When to Think About Changing Your Sleep Position
If your current sleep position regularly leaves you feeling sore, achy, or uncomfortable, it's worth exploring a change. Back sleeping can be a good alternative for reducing neck, shoulder, and back pain, but it's not ideal in all cases. If you have persistent heartburn, snoring, or sleep apnea. Back sleeping can worsen these conditions.
Some health conditions benefit from specific sleep positions. For example, side sleeping can help alleviate snoring and sleep apnea, while left-side sleeping may ease heartburn and acid reflux.
Is it better to sleep on your side or back?
The ideal sleeping posture supports a normal spine alignment from your hips to your head. What it means for you depends on your comfort level and unique health circumstances.
That being said, some postures are thought to be healthier than others. In particular, it is thought to be better to sleep on your back or side than on your stomach. It's simpler to maintain your spine balanced and supported in any of these sleeping positions, which releases pressure from the spine and allows your muscles to unwind and heal.
What sleeping position is best for breathing?
Side sleeping is often recommended as the best posture for breathing difficulties such as snoring and pauses in breathing caused by obstructive sleep apnea.
Is sleeping on your stomach dangerous for your back?
Sleeping on your stomach stresses your back and spine. This is because the majority of your weight is distributed throughout your body. This makes maintaining a neutral spine posture while sleeping challenging. Stress on the spine puts additional strain on other tissues in your body.
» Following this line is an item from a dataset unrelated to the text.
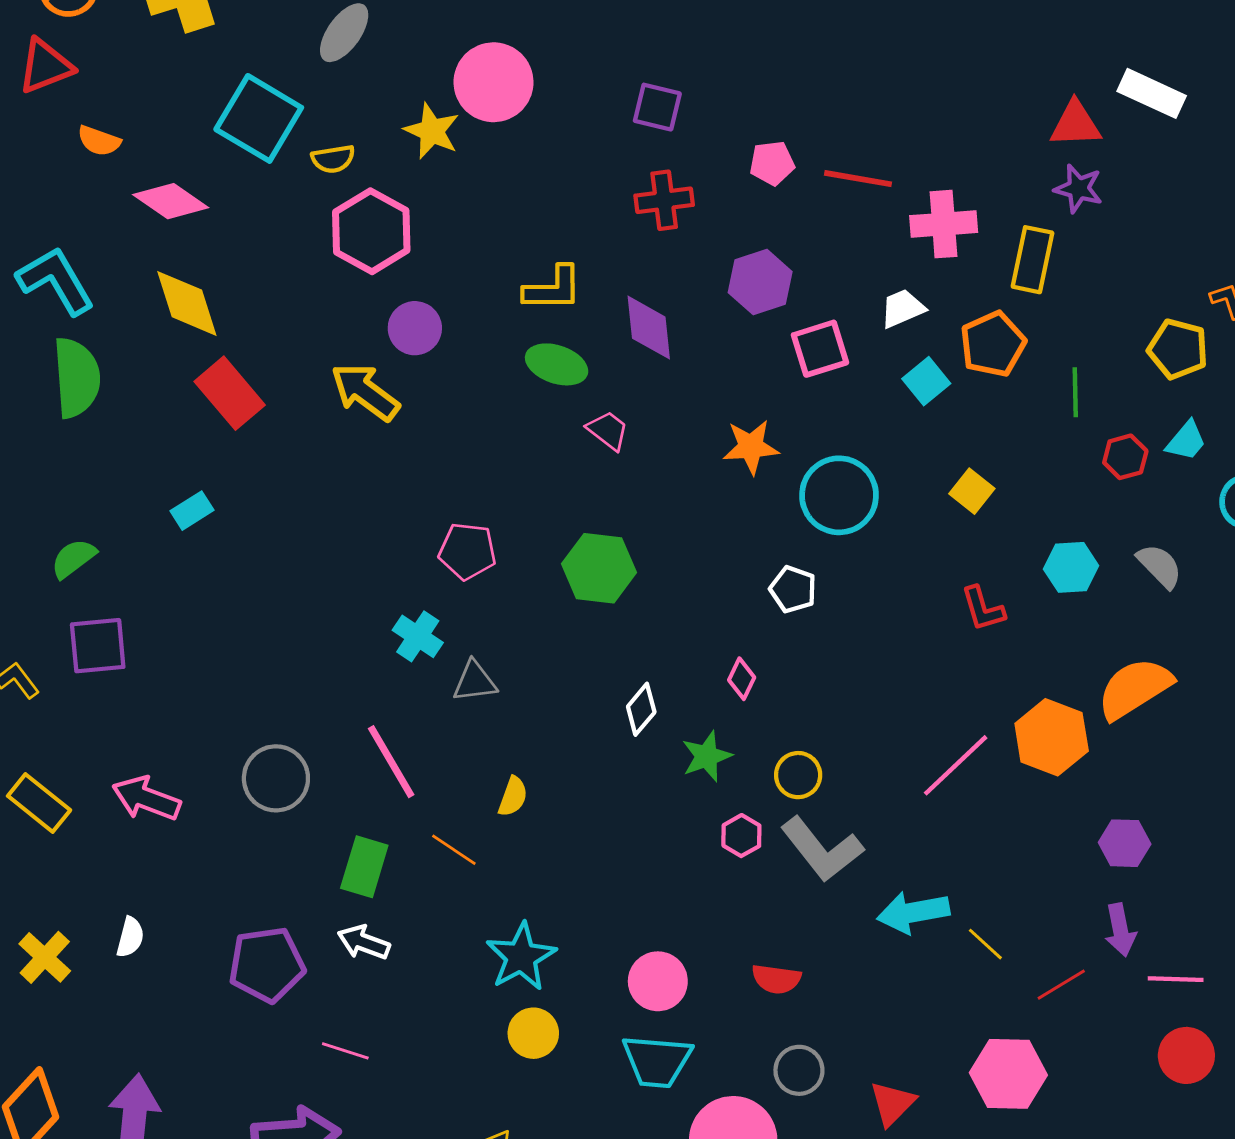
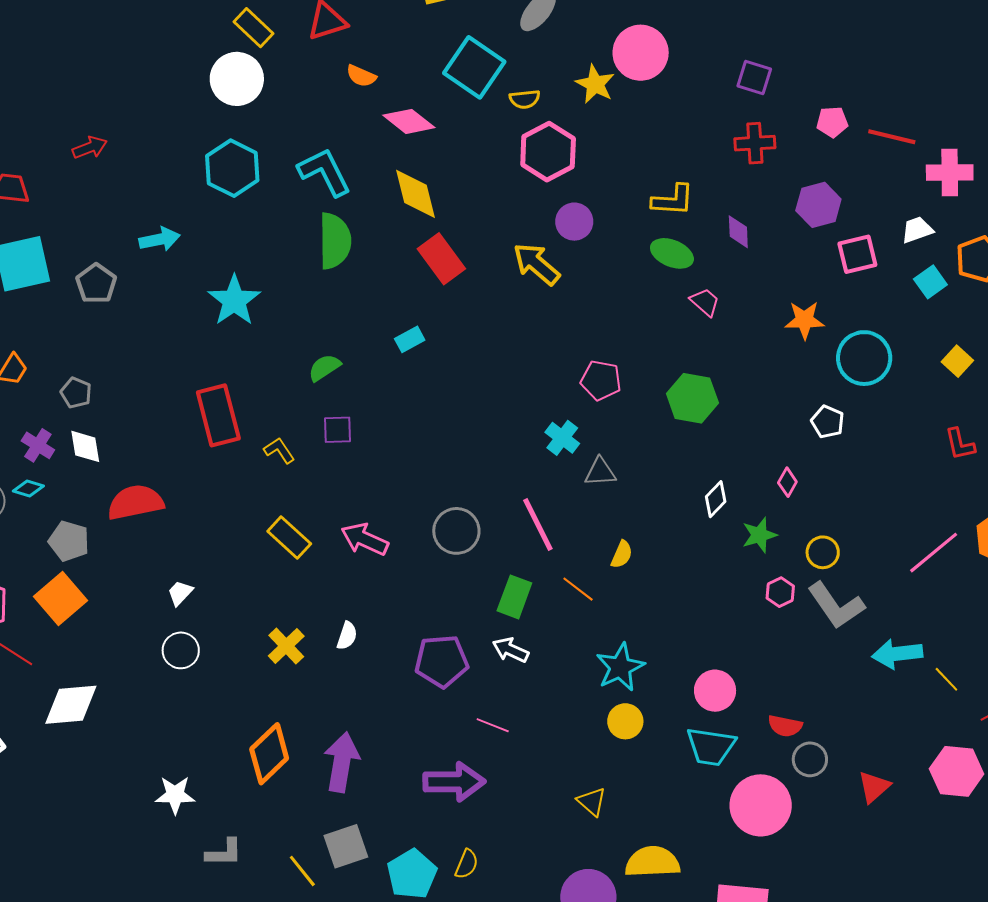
purple diamond: (649, 328) -> (738, 232), size x0.7
purple square: (98, 646) -> (337, 430), size x0.7
red semicircle: (776, 979) -> (785, 726), moved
Best Sleeping Position for Back Pain?
The most effective way to avoid back discomfort is to lie flat. Even still, many individuals find it the most difficult approach to achieve deep sleep. Place one cushion behind your head or neck and another beneath your knees for proper spine alignment. However, if you are pregnant, you should avoid this posture since it reduces blood circulation to the heart and fetus.
Best Sleeping Position for Pregnancy?
Most doctors believe that as the abdomen begins to develop, sleeping on the left side with knees bent is the healthiest option. Side sleeping is not only more comfortable, but it also improves blood flow for the pregnant woman and the fetus.
Stomach sleeping is also regarded as safe during early pregnancy, although it becomes difficult at some point, generally during the second trimester.
Is sleeping on your left side bad for your heart?
Sleeping on your left side isn't a concern if you don't have any underlying cardiac problems. However, it can induce discomfort and even breathing difficulty in persons with congestive heart failure and other cardiac abnormalities. If it sounds like you, try turning to the right when you hit the sheets.
Choosing the ideal sleeping position depends on your personal comfort, health conditions, and any existing body pains. If you're unsure which position is best for you, experiment with different ones until you find what feels most comfortable. While there's no immediate harm in sleeping in a less-than-optimal position, it may just contribute to pain and discomfort over time.